Reported by: nevma's profile nevma Owned by:
Milestone: Priority: normal
Severity: normal Version: 4.1.1
Component: Taxonomy Keywords: needs-patch needs-unit-tests
Focuses: Cc:

Description

When WP automatically generates a slug for a child term, and if the produced slug (which is normally generated just from the term's name) already exists in that taxonomy, it forms a slug by concatenating all the parent terms' slugs hierarchically

For example, in a term structure like:
Parent
-Child

If a term with the name "Grandchild" is to be inserted under "Child", normally it would get the slug "grandchild". However if that slug already exists in the taxonomy, WP generates the slug "parent-child-grandchild".

When the slugs have long, non-latin names, they are stored urlencoded in wp_terms, and the stored string's length can easily overflow the field's size ( varchar(200) ). Any terms created under that condition end up having the same slug stored in the DB (the produced urlencoded one, truncated to 200 chars).

To reproduce the issue:

Create a term (e.g. category) with this name (without the quotes): "Ένα δύο τρία τέσσερα πέντε"
Create another term with the same name, defining the first term as its parent.
Create a third term with the same name, defining the second term as its parent.

The second and third terms end up having duplicate slugs in the DB, a situation which is normally an error.

This issue is also not detected if the same procedure is repeated using wp_insert_term(). Normally an attempt to insert a duplicate slug to the same taxonomy would raise a "duplicate_term_slug" WP_Error, which is not the case.

Change History (4)

#1 @boonebgorges
10 years ago

  • Keywords needs-patch needs-unit-tests added
  • Milestone changed from Awaiting Review to Future Release

Thank you for the report. This is going to be a problem for any slugs longer than 200, but obviously it's a lot more severe in the case of non-latin characters.

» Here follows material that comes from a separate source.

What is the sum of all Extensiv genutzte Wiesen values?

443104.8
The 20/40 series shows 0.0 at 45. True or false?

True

My initial thought is that we should be doing a length check in wp_unique_term_slug() (which is used by both wp_insert_term() and wp_update_term()). If we find that the generated slug is longer than our schema can handle, truncate (in a multibyte-friendly way) to, say, 190 chars, and then do the -2, -3 etc suffix.

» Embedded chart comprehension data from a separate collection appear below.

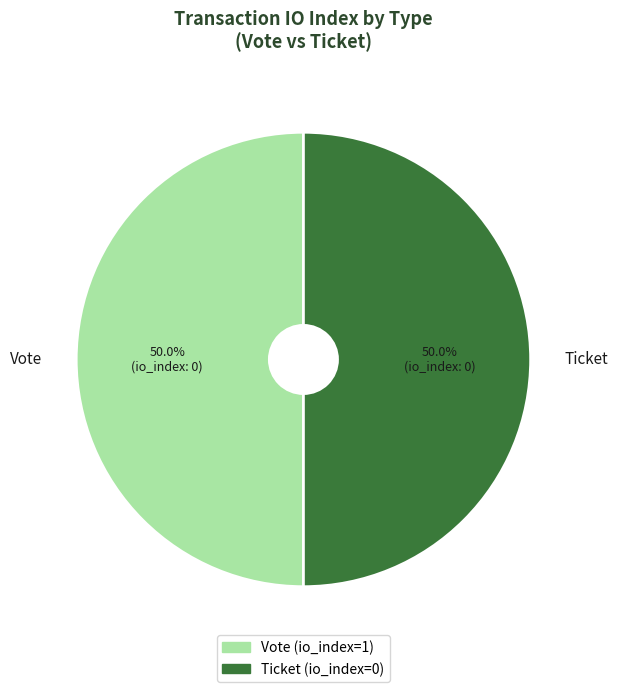

Combined, what portion of the pie is Ticket and Vote?

100.0%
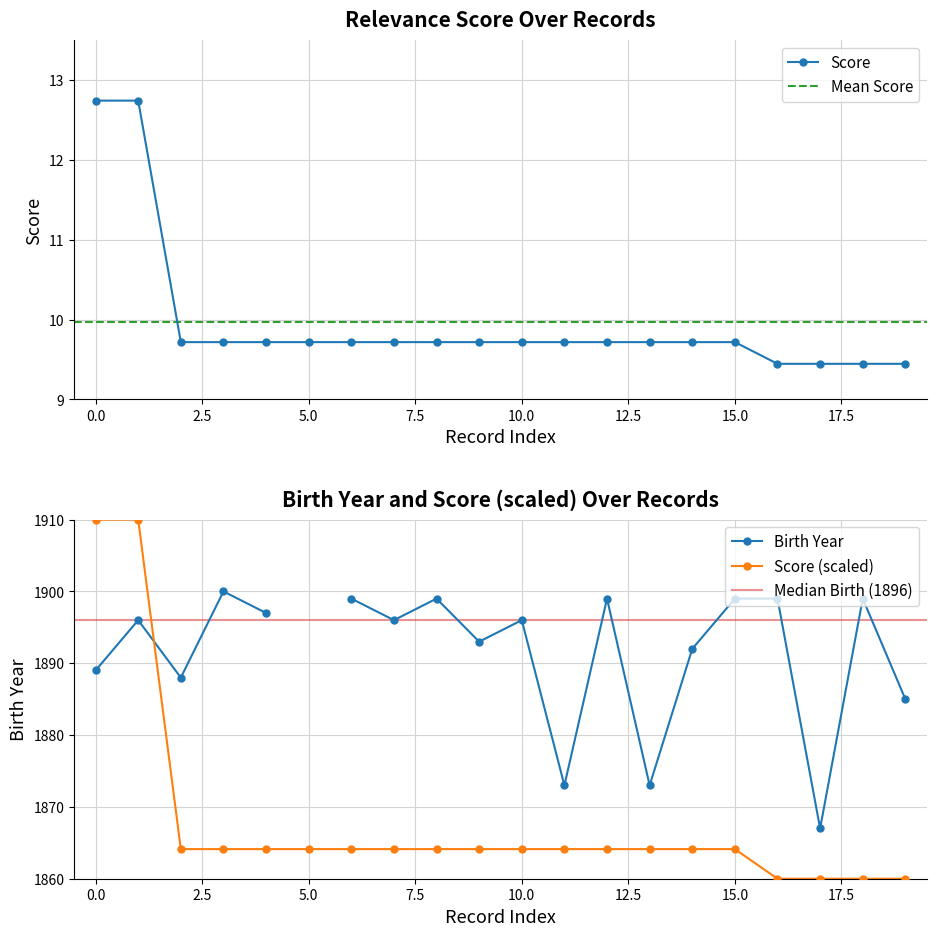

What is the value of the 19th point from the left?

9.4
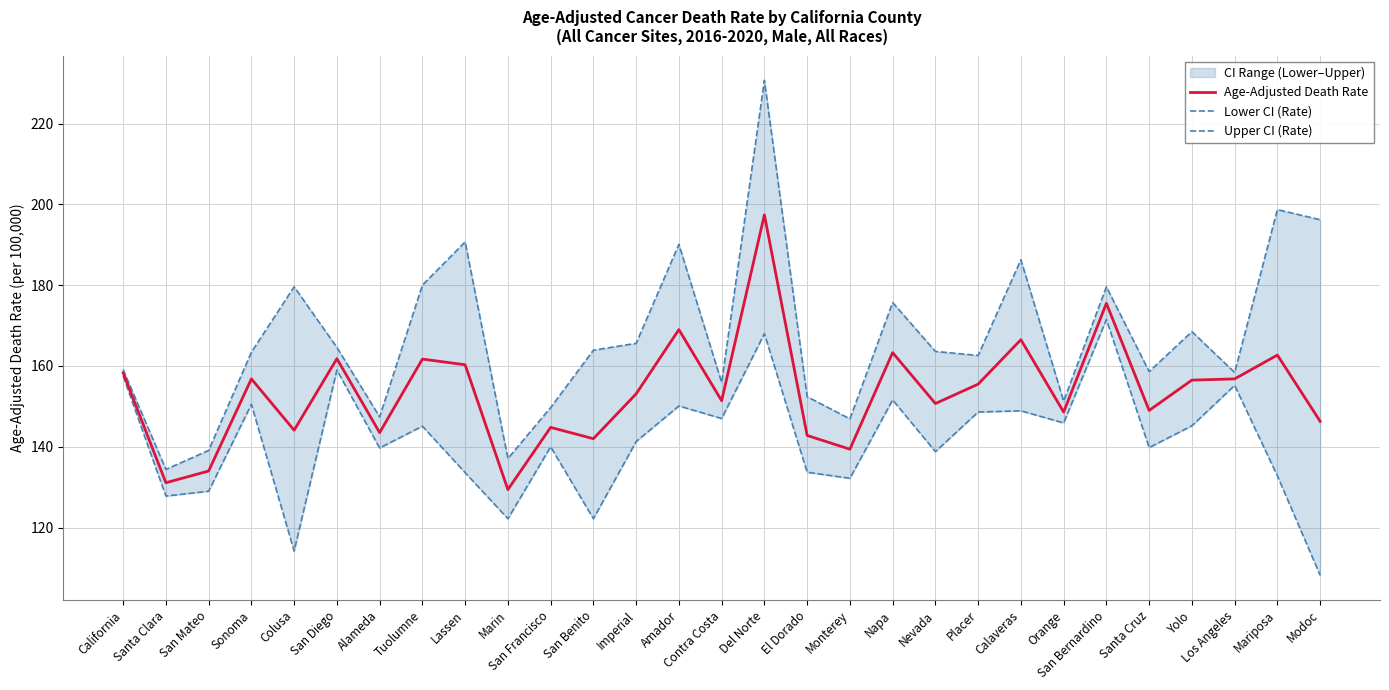

Which series has the largest total across all categories?

Upper CI (Rate)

#2 follow-up: @SergeyBiryukov
10 years ago

wp_unique_post_slug() already handles too long slugs in a multibyte-friendly way, see [23420]. We could probably mirror some of that code in wp_unique_term_slug().

#3 in reply to: ↑ 2 ; follow-up: @boonebgorges
10 years ago

Replying to SergeyBiryukov:

wp_unique_post_slug() already handles too long slugs in a multibyte-friendly way, see [23420]. We could probably mirror some of that code in wp_unique_term_slug().

Great minds think alike :) It looks to me like _truncate_post_slug() is not really post-specific at all. Any objection if I move the logic to a general mb-safe slug truncation function, and convert _truncate_post_slug() to a wrapper?

#4 in reply to: ↑ 3 @SergeyBiryukov
10 years ago

Replying to boonebgorges:

Any objection if I move the logic to a general mb-safe slug truncation function, and convert _truncate_post_slug() to a wrapper?